Nesse contexto, o estado tem no conhecimento uma arma importante para vencer os desafios. Um dos exemplos principais é o da Empresa Brasileira de Pesquisa Agropecuária (Embrapa). No Ceará, a Embrapa Agroindústria Tropical, uma das duas unidades temáticas da instituição, viabiliza, por meio de pesquisa, desenvolvimento e inovação, soluções para a sustentabilidade de cadeias produtivas da agroindústria tropical.

"Nossa intenção é fazer a utilização de toda a potencialidade da matéria-prima existente, o que chamamos de aproveitamento integral da biodiversidade do semiárido", define Genésio Vasconcelos, supervisor de Prospecção e Avaliação de tecnologias da empresa. Segundo ele, a Embrapa Agroindústria trabalha na agregação de valor aos recursos genéticos existentes no semiárido, proporcionando o surgimento de novas oportunidades de crescimento econômico para a sociedade.

Um dos principais desafios da pesquisa científica é fazer com que as tecnologias sejam apropriadas por empresas, governos e instituições em benefício da coletividade. Pensando nisso, a instituição desenvolve desde 2005 uma iniciativa que estimula o surgimento de novas empresas a partir de tecnologias iniciadas ou desenvolvidas em seus laboratórios. O projeto, que nasceu como experiência-piloto nas unidades de Fortaleza, São Carlos (SP) e Brasília (DF), foi ampliado em 2008 para todas as Embrapas do país, e ganhou o nome de Programa de Incubação de Agronegócios da Embrapa (Proeta).

Com quatro anos de existência, o programa começa a colher frutos no Ceará. No último mês de abril, as empresas cearenses BioCclone e Sabor Tropical, incubadas na Embrapa, foram "graduadas" em sessão solene. A Bioclone, por exemplo, acaba de instalar no município de Eusébio, região metropolitana de Fortaleza, a primeira biofábrica de produção de mudas clonadas do estado. Com capacidade de produção de 5 milhões de mudas por ano, a empresa recebeu aporte de R$ 1,2 milhão do Criatec, fundo de investimentos de capital destinado à aplicação em empresas emergentes inovadoras.

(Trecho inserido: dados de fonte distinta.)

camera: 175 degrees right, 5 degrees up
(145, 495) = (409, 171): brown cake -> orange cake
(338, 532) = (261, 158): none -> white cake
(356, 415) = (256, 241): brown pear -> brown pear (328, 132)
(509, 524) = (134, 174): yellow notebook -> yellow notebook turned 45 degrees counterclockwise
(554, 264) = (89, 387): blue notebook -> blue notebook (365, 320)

A empresa virou uma S.A. e agora tem o Criatec como sócio. Com 80% do capital do Banco Nacional de Desenvolvimento Econômico e Social (BNDES) e 20% do Banco do Nordeste (BNB), o fundo tem como objetivo obter ganho de capital por meio de investimento de longo prazo em empresas em estágio inicial (inclusive estágio zero), com perfil inovador e que projetem um elevado retorno.

"O Criatec coloca recursos e profissionais para alavancar o negócio, e depois de alguns anos vende a parte dele dentro da empresa", acrescenta Vasconcelos. 

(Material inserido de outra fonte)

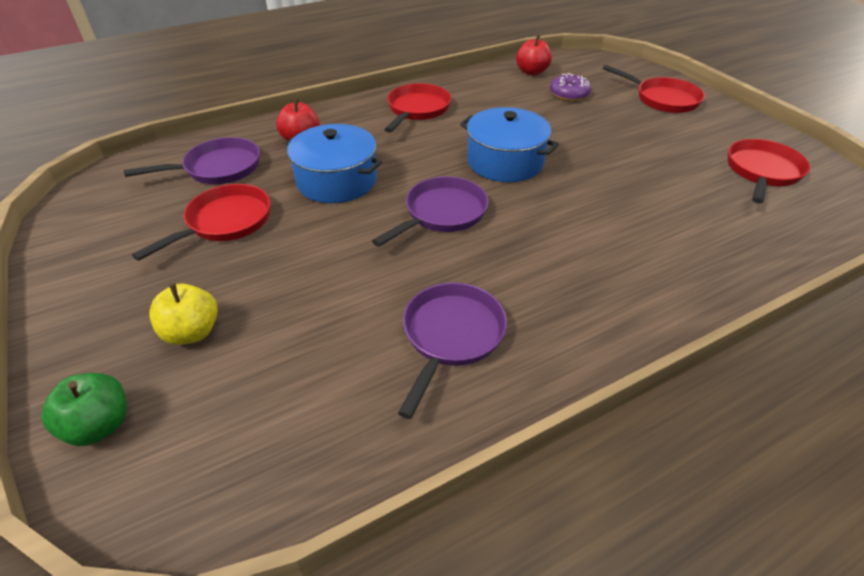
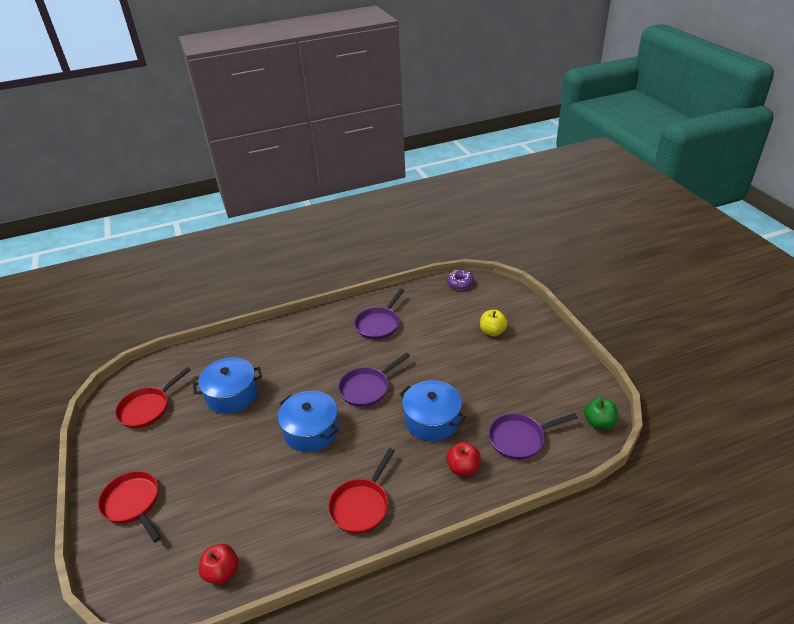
camera: 170 degrees left, 5 degrees down
(100, 425) = (513, 303): green apple -> green apple (599, 422)
(225, 222) = (498, 390): red pan -> none
(569, 94) = (211, 520): purple donut -> purple donut (460, 283)
(654, 194) = (232, 394): none -> blue pot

A história da BioClone se confunde com a do seu fundador, Roberto Caracas, e começou há alguns anos, quando ele fez mestrado na Embrapa Recursos Genéticos e Biotecnologia (Cenargen), em Brasília, período em que iniciou o trabalho com a tecnologia de clonagem de mudas. Após um período na Secretaria de Agricultura do Ceará, Caracas trabalhou na maior produtora de bananas do Brasil. "Lá, tivemos que plantar mais de mil hectares de banana e abacaxi, tudo com mudas de fora do país, porque não tinha quem fornecesse", conta ele, que teve então a ideia de abrir um negócio no ramo.

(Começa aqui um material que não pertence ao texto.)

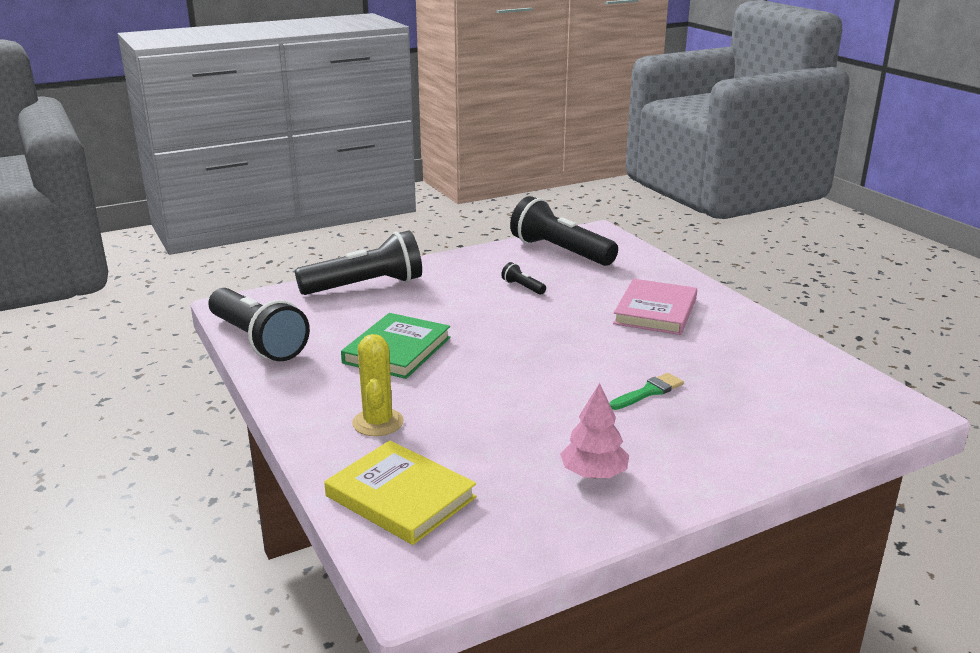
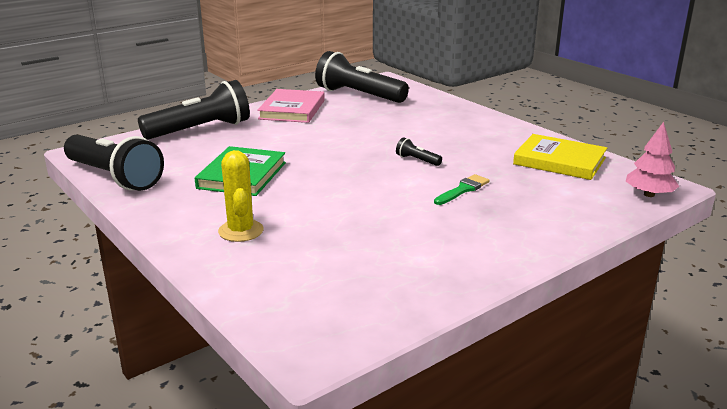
camera: 10 degrees left, 0 degrees up
(400, 496) = (277, 285): yellow book -> yellow book (559, 161)
(522, 287) = (335, 122): black flashlight -> black flashlight (417, 160)
(593, 474) = (437, 253): pink tree -> pink tree (649, 194)
(655, 311) = (449, 132): pink book -> pink book (292, 110)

A Bioclone deu tão certo que nos últimos anos captou mais de R$ 1,5 milhão em projetos de pesquisa subvencionados por instituições como a Fundação Cearense de Apoio ao Desenvolvimento Científico e Tecnológico (Funcap). Com 21 funcionários e cinco pesquisadores, a BioClone produz mudas de abacaxi (ornamental e comestível), cana-de-açúcar, banana e algumas espécies de flores tropicais, vendidas para todo o país. Para este ano, a previsão é que o faturamento fique entre R$ 800 mil e R$ 1 milhão, com perspectivas de crescimento de 20% para o próximo ano. Segundo Roberto Caracas, a estimativa é de que o Brasil tem um deficit de 64 milhões de mudas/ano de banana, que importa de países como Costa Rica, Israel e África do Sul. "Antes de a gente entrar no mercado, o Ceará importava quase 80% das mudas clonadas de fora do país", lembra Caracas.